▸ Task list
- 1) Answer these questions using the Pityrodia pungens passage:
(a) Which family does the plant belong to?
(b) To what height does the shrub grow?
(c) In which months does flowering mainly occur?
- 2) Extend the Pityrodia pungens passage, picking up right after its final sentence.

▸ Given passage
* * * * *
Scientific classification
- Kingdom: Plantae
- Clade: Tracheophytes
- Clade: Angiosperms
- Clade: Eudicots
- Clade: Asterids
- Order: Lamiales
- Family: Lamiaceae
- Genus: Pityrodia
- Species: P. pungens
- Binomial name: Pityrodia pungens Munir

= Pityrodia pungens =

- Genus: Pityrodia
- Species: pungens
- Authority: Munir

Species of flowering plant

Pityrodia pungens is a flowering plant in the mint family Lamiaceae and is endemic to the northern part of the Northern Territory. It is an erect, spreading shrub with narrow, prickly leaves and off-white, bell-like flowers with dark purple streaks.

==Description==
Pityrodia pungens is a straggling shrub which grows to a height of 40-75 cm and has branches sometimes covered with star-like hairs. The leaves are linear to narrow lance-shaped, usually 10-40 mm long, 2-4 mm wide with a sharp point on the end. The flowers are arranged singly in upper leaf axils and are shorter than the leaves. There are leaf-like bracts and lance-shaped bracteoles 4-9 mm long at the base of the flowers. The sepals are joined for less than half their length to form a bell-shaped tube with five lance-shaped, hairy lobes 4-6.5 mm long. The five petals are off-white, 10-13 mm long and joined to form a bell-like tube with five lobes on the end. The two upper lobes have dark purple streaks and are 2-3 mm long and smaller than the lower lobes. The upper lobes are shorter than or about equal to the length of the sepals. The lower middle lobe is larger than the others. The petals are glabrous except for soft hairs on the outside of the petal lobes and a dense hairy ring below the stamens. The four stamens extend slightly beyond the end of the tube, the lower pair slightly longer than the other one. Flowering occurs mainly from January to June and is followed by an oval-shaped, hairy fruit about 3 mm long and 2 mm wide.
* * * * *
▸ Given information
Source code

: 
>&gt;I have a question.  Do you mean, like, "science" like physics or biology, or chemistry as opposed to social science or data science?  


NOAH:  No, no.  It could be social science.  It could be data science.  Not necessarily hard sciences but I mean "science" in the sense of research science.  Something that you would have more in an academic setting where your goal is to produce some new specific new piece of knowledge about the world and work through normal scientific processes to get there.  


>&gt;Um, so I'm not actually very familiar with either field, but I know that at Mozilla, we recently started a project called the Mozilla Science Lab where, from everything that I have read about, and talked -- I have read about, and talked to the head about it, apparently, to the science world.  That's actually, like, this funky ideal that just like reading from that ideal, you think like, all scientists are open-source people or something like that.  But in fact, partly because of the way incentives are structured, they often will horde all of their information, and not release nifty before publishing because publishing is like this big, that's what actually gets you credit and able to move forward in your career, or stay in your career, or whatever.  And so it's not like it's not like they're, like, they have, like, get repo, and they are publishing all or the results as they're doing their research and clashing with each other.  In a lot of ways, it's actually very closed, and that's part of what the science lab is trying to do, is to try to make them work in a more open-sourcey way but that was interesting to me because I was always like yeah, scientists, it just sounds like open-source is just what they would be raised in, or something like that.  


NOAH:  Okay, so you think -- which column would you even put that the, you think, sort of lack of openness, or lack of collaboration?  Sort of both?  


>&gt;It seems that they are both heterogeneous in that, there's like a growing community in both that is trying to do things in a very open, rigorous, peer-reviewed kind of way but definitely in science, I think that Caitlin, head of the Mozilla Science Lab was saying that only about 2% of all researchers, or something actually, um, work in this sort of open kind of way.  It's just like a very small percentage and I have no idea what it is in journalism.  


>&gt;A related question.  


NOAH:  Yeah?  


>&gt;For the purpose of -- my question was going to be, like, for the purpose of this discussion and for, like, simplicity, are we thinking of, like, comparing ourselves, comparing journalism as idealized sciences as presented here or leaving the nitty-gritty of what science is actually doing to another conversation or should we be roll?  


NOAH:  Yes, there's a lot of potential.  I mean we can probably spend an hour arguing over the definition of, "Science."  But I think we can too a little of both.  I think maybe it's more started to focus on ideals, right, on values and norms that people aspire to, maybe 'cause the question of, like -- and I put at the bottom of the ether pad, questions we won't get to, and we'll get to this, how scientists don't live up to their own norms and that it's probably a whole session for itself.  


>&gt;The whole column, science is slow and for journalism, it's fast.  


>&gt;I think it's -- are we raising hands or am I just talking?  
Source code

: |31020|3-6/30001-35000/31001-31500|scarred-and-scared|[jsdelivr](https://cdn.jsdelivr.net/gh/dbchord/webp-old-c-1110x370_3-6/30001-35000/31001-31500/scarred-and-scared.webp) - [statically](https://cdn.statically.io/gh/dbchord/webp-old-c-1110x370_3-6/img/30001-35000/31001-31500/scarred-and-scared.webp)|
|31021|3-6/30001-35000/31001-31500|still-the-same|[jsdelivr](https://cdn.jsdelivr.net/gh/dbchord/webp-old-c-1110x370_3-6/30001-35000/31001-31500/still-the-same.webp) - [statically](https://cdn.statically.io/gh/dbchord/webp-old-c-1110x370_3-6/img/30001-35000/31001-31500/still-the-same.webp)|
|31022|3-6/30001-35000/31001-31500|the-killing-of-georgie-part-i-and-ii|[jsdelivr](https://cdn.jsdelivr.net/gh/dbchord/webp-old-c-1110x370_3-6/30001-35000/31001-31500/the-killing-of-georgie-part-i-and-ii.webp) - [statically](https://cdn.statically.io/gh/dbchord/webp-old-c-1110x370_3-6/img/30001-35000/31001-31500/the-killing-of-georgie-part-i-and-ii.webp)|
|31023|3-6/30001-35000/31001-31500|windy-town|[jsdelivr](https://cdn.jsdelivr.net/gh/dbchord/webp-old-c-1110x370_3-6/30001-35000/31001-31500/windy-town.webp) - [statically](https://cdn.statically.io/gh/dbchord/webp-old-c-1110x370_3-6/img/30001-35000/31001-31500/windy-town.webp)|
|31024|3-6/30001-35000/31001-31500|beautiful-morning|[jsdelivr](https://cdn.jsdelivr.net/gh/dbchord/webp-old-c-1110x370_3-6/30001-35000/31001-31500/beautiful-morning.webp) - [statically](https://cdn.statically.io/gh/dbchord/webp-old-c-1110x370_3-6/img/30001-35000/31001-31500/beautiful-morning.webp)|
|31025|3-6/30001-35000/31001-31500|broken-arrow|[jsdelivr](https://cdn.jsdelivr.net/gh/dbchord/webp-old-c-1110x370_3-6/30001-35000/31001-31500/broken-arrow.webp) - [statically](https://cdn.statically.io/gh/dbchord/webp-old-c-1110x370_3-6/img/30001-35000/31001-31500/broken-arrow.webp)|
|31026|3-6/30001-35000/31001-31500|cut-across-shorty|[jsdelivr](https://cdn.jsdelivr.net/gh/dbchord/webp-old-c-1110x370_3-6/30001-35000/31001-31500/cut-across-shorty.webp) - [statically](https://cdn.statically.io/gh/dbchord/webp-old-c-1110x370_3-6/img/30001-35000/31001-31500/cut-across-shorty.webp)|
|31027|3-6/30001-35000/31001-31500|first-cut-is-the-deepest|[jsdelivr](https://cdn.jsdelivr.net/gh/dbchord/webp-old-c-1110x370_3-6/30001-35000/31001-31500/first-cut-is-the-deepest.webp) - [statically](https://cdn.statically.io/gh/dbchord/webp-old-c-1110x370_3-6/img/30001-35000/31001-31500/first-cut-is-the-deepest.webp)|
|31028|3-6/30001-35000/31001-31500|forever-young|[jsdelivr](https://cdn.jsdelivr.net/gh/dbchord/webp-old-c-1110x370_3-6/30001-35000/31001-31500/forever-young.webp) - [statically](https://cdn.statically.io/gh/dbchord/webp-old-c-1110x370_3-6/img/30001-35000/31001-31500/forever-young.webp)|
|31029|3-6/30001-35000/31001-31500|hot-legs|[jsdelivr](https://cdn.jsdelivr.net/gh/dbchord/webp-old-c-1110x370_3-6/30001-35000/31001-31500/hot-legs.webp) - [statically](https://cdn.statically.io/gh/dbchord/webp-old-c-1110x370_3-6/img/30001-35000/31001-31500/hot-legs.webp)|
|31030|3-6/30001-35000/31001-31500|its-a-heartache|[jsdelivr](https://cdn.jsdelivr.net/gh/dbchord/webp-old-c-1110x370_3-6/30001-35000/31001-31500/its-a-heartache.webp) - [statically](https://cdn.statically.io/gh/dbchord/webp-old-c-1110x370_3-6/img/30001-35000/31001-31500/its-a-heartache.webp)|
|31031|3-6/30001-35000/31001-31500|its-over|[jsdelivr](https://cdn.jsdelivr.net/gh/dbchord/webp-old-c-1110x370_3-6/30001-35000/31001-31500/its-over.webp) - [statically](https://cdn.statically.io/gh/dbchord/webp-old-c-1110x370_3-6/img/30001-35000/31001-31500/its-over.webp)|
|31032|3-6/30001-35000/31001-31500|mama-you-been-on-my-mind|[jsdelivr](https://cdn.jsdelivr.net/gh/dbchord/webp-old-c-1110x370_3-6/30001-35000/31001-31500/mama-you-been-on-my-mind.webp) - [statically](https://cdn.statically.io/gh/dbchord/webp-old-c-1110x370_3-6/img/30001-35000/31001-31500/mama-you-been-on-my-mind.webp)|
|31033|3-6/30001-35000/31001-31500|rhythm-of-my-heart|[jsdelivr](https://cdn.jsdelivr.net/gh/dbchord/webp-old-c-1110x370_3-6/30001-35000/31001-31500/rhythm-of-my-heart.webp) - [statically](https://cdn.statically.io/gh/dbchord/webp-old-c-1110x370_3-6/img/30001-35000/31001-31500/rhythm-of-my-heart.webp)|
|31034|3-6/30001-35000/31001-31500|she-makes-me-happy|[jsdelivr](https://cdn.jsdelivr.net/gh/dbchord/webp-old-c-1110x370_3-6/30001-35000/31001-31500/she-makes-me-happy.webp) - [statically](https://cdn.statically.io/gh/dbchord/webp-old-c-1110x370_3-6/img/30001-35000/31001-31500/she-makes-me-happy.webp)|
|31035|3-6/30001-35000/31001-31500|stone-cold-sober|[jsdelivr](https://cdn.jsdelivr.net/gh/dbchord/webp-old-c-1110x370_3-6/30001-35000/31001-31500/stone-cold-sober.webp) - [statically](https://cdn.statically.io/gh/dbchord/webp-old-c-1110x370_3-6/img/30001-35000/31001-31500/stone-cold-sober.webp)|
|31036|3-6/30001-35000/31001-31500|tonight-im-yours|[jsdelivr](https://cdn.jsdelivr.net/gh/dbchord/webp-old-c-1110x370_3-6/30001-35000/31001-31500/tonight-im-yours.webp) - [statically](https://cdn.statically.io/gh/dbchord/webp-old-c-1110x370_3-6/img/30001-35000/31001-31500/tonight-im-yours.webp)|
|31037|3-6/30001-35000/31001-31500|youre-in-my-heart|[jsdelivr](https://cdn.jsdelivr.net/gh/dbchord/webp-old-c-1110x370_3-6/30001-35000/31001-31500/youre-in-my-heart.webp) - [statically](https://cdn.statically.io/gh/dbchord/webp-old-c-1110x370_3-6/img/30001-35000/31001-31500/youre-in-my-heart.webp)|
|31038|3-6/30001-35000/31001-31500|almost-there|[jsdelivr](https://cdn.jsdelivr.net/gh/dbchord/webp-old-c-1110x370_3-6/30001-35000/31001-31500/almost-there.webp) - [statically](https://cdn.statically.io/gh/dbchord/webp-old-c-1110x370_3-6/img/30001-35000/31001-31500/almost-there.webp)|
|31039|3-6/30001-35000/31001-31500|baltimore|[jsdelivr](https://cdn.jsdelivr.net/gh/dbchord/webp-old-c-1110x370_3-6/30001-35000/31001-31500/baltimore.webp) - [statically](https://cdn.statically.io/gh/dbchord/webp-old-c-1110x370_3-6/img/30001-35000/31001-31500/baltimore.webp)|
* * * * *
▸ Response list
- 1)
(a) Lamiaceae, the mint family.
(b) 40-75 cm.
(c) January to June.

- 2)
==Taxonomy and naming==
Pityrodia pungens was first formally described in 1979 by Ahmad Abid Munir from a specimen collected in the Nitmiluk National Park. The description was published in Journal of the Adelaide Botanic Gardens. The specific epithet (pungens) is a Latin word meaning "sharp", "acrid",
"biting" or "piercing".

==Distribution==
This pityrodia occurs in the northern part of the Northern Territory.

==Conservation==
Pityrodia pungens is classified as "least concern" under the Territory Parks and Wildlife Conservation Act 2000.